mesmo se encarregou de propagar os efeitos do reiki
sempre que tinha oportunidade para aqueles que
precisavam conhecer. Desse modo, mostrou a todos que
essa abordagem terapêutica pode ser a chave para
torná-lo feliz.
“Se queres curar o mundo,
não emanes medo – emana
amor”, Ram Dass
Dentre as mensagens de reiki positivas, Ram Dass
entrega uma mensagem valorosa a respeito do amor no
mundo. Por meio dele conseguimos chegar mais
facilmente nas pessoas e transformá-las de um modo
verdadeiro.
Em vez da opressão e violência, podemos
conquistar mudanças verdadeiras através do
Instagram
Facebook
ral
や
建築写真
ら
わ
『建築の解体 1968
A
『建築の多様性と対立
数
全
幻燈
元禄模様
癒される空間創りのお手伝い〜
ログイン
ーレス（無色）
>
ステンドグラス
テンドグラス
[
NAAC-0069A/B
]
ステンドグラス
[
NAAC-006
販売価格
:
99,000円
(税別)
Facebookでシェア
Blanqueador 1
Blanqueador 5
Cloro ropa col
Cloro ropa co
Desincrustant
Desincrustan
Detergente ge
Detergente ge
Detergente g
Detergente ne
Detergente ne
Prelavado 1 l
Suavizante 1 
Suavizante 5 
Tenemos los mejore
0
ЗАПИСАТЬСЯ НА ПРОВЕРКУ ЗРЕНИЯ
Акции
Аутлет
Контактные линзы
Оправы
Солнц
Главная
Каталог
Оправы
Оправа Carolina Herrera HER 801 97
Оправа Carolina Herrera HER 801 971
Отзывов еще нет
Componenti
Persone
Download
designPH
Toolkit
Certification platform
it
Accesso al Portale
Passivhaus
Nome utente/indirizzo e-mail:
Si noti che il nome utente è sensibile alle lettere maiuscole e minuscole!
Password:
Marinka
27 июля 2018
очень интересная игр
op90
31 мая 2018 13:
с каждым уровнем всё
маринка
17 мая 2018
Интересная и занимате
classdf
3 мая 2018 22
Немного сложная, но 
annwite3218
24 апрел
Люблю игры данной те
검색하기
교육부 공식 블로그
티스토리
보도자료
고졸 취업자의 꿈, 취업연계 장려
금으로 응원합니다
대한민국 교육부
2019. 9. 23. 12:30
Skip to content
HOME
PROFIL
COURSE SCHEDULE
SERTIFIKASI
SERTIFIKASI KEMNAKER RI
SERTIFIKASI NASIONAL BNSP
★ ★ ★
Please put the lines above into a numbered list, leaving out any blank lines.

1. mesmo se encarregou de propagar os efeitos do reiki
2. sempre que tinha oportunidade para aqueles que
3. precisavam conhecer. Desse modo, mostrou a todos que
4. essa abordagem terapêutica pode ser a chave para
5. torná-lo feliz.
6. “Se queres curar o mundo,
7. não emanes medo – emana
8. amor”, Ram Dass
9. Dentre as mensagens de reiki positivas, Ram Dass
10. entrega uma mensagem valorosa a respeito do amor no
11. mundo. Por meio dele conseguimos chegar mais
12. facilmente nas pessoas e transformá-las de um modo
13. verdadeiro.
14. Em vez da opressão e violência, podemos
15. conquistar mudanças verdadeiras através do
16. Instagram
17. Facebook
18. ral
19. や
20. 建築写真
21. ら
22. わ
23. 『建築の解体 1968
24. A
25. 『建築の多様性と対立
26. 数
27. 全
28. 幻燈
29. 元禄模様
30. 癒される空間創りのお手伝い〜
31. ログイン
32. ーレス（無色）
33. >
34. ステンドグラス
35. テンドグラス
36. [
37. NAAC-0069A/B
38. ]
39. ステンドグラス
40. [
41. NAAC-006
42. 販売価格
43. :
44. 99,000円
45. (税別)
46. Facebookでシェア
47. Blanqueador 1
48. Blanqueador 5
49. Cloro ropa col
50. Cloro ropa co
51. Desincrustant
52. Desincrustan
53. Detergente ge
54. Detergente ge
55. Detergente g
56. Detergente ne
57. Detergente ne
58. Prelavado 1 l
59. Suavizante 1 
60. Suavizante 5 
61. Tenemos los mejore
62. 0
63. ЗАПИСАТЬСЯ НА ПРОВЕРКУ ЗРЕНИЯ
64. Акции
65. Аутлет
66. Контактные линзы
67. Оправы
68. Солнц
69. Главная
70. Каталог
71. Оправы
72. Оправа Carolina Herrera HER 801 97
73. Оправа Carolina Herrera HER 801 971
74. Отзывов еще нет
75. Componenti
76. Persone
77. Download
78. designPH
79. Toolkit
80. Certification platform
81. it
82. Accesso al Portale
83. Passivhaus
84. Nome utente/indirizzo e-mail:
85. Si noti che il nome utente è sensibile alle lettere maiuscole e minuscole!
86. Password:
87. Marinka
88. 27 июля 2018
89. очень интересная игр
90. op90
91. 31 мая 2018 13:
92. с каждым уровнем всё
93. маринка
94. 17 мая 2018
95. Интересная и занимате
96. classdf
97. 3 мая 2018 22
98. Немного сложная, но 
99. annwite3218
100. 24 апрел
101. Люблю игры данной те
102. 검색하기
103. 교육부 공식 블로그
104. 티스토리
105. 보도자료
106. 고졸 취업자의 꿈, 취업연계 장려
107. 금으로 응원합니다
108. 대한민국 교육부
109. 2019. 9. 23. 12:30
110. Skip to content
111. HOME
112. PROFIL
113. COURSE SCHEDULE
114. SERTIFIKASI
115. SERTIFIKASI KEMNAKER RI
116. SERTIFIKASI NASIONAL BNSP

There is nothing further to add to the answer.